Les grands écosystèmes prairiaux liés à la steppe avaient survécu à plusieurs milliers d’années de fluctuations climatiques. Pourtant les troupeaux de grands herbivores disparaissent brusquement il y a 11 à 12 000 ans. Les chercheurs discutent encore des responsabilités respectives des changements climatiques et de la chasse par les humains dans cette disparition, mais les conséquences se font durement sentir. Sans le piétinement, le pâturage et les importantes quantités d’azote des déjections des grands herbivores, les arbres reconquièrent rapidement, au rythme d’un kilomètre par an, une Europe au climat clément. C’est une époque de forte régression pour toutes les plantes herbacées des milieux ouverts, incapables de survivre à l’ombre des arbres.

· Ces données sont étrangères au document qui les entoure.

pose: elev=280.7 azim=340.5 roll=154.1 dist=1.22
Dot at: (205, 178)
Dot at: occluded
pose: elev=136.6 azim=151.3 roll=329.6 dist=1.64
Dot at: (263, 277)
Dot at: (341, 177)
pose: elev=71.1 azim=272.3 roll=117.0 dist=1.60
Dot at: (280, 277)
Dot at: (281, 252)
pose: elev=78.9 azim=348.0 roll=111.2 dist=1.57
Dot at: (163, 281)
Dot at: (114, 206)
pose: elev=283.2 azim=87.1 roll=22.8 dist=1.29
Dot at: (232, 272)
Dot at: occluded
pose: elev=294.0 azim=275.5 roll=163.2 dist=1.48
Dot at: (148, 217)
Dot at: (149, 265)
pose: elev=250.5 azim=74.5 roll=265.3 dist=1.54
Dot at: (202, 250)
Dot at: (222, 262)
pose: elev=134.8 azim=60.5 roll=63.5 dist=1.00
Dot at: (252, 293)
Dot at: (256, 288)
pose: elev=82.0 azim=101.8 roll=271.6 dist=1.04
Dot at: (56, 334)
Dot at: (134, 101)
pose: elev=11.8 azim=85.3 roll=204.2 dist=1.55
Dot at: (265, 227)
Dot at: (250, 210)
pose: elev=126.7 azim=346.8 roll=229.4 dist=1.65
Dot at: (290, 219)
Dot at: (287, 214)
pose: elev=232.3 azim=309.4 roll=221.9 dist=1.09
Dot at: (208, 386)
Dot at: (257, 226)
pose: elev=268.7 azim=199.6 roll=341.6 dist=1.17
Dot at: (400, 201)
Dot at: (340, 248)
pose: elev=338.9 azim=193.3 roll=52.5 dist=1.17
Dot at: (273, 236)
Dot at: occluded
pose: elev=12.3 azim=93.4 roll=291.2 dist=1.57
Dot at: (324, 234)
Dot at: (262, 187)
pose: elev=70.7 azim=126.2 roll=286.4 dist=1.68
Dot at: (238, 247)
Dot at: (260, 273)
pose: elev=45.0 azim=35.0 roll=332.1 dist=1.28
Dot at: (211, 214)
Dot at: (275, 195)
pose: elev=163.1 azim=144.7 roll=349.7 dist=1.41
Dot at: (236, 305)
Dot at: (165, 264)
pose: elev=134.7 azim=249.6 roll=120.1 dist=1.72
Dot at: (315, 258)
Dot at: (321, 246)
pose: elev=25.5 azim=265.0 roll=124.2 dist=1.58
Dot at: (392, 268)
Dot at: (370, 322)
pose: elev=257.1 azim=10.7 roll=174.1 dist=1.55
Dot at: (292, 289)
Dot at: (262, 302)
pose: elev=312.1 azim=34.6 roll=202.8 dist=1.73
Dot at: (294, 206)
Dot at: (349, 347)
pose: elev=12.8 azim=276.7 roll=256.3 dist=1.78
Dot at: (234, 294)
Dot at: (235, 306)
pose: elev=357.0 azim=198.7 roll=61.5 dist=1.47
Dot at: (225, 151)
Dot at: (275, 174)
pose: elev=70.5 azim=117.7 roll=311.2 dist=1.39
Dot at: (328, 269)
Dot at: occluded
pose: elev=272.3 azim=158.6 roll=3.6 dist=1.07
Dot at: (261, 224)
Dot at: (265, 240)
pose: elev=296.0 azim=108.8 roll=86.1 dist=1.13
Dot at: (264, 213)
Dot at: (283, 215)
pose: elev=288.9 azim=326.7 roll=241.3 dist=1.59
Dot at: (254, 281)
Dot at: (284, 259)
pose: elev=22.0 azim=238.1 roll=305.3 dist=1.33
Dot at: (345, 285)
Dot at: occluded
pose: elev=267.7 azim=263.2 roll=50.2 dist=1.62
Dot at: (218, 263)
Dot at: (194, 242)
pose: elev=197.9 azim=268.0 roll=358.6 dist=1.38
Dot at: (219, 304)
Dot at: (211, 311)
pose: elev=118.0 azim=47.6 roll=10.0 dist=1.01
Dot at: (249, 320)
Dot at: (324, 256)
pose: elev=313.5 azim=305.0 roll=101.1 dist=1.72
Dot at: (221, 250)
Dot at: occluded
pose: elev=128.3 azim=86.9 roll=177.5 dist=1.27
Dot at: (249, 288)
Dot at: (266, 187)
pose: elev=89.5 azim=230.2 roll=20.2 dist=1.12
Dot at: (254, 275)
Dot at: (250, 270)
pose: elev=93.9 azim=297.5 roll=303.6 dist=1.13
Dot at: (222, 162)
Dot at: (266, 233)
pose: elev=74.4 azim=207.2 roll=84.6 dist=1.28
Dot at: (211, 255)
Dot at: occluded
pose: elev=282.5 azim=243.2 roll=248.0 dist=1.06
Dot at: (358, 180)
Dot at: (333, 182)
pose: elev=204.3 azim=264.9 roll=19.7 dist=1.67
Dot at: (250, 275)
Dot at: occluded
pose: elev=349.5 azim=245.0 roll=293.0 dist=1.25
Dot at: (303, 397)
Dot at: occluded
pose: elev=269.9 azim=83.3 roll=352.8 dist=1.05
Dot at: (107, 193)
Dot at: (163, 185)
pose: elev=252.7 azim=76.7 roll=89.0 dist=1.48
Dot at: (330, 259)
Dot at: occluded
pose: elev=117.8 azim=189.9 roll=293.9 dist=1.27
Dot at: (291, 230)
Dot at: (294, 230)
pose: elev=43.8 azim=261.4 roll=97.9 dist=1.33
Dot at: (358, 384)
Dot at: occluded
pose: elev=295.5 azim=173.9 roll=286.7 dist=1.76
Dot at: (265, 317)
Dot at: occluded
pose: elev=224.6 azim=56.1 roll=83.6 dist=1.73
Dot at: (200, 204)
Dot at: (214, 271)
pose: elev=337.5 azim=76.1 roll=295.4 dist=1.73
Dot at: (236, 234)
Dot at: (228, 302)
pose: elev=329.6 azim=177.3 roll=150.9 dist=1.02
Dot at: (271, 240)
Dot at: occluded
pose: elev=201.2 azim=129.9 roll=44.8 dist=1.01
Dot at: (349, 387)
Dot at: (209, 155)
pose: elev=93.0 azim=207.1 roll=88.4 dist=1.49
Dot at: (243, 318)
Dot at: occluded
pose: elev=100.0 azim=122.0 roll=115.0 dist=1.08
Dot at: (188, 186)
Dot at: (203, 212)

Elles vont pourtant survivre. Dans les zones les plus sèches ou les plus froides sur les pentes des plateaux ou en altitude, dans les sols peu profonds et peu fertiles, les arbres ne peuvent s’implanter et d’authentiques fragments de la steppe glaciaire vont survivre jusqu’à nos jours. En Méditerranée, le feu va également jouer un rôle important pour maintenir des espaces sans arbres. Mais des prairies naturelles vont également se former dans les plaines tempérées. Là, les castors coupent les arbres et construisent des barrages, provoquant des inondations périodiques des plaines, et la mort des arbres qui ne supportent pas les sols engorgés d’eau. Après la rupture des barrages, s’y développe une abondante flore herbacée aux feuilles riches en nutriments. Elle attire à son tour les grands herbivores qui ont survécu : cervidés, chevaux sauvages, bisons, aurochs. Leur pâturage empêchant la croissance des arbres, les prairies vont se maintenir.
L’agriculture entre en jeu
Il y 7 500 ans, l’agriculture commence à se propager en Europe à partir du Moyen-Orient, soit en remontant la vallée du Danube, soit en longeant la côte méditerranéenne. Elle y amène les vaches, chèvres et moutons, qui vont probablement pâturer les prairies naturelles préexistantes.
Les premiers agriculteurs font aussi usage de la hache et surtout du feu pour éliminer la forêt et installer leurs cultures. L’érosion qui en résulte détruit les sols en de nombreux endroits, donnant naissance à de nouveaux écosystèmes peu fertiles, comme la garrigue en zone méditerranéenne. Ces zones peu fertiles ne pourront plus être cultivées mais seront utilisées pour développer l’élevage. Les plantes cantonnées dans les lambeaux de prairies survivant dans le paysage forestier vont pouvoir coloniser ces espaces, donnant naissance aux flores prairiales actuelles. Il y a 4 000 ans, on observe à nouveau une croissance des prairies en Europe.
Prenant le relais des castors, les humains ont offert aux plantes prairiales des opportunités de survie et d’expansion de leur territoire dans une époque qui leur était défavorable. Ils ont pourtant peu impacté leur histoire évolutive : la répartition des différentes variétés de plantes prairiales est aujourd’hui très similaire à ce qu’elle était à la fin de la dernière glaciation.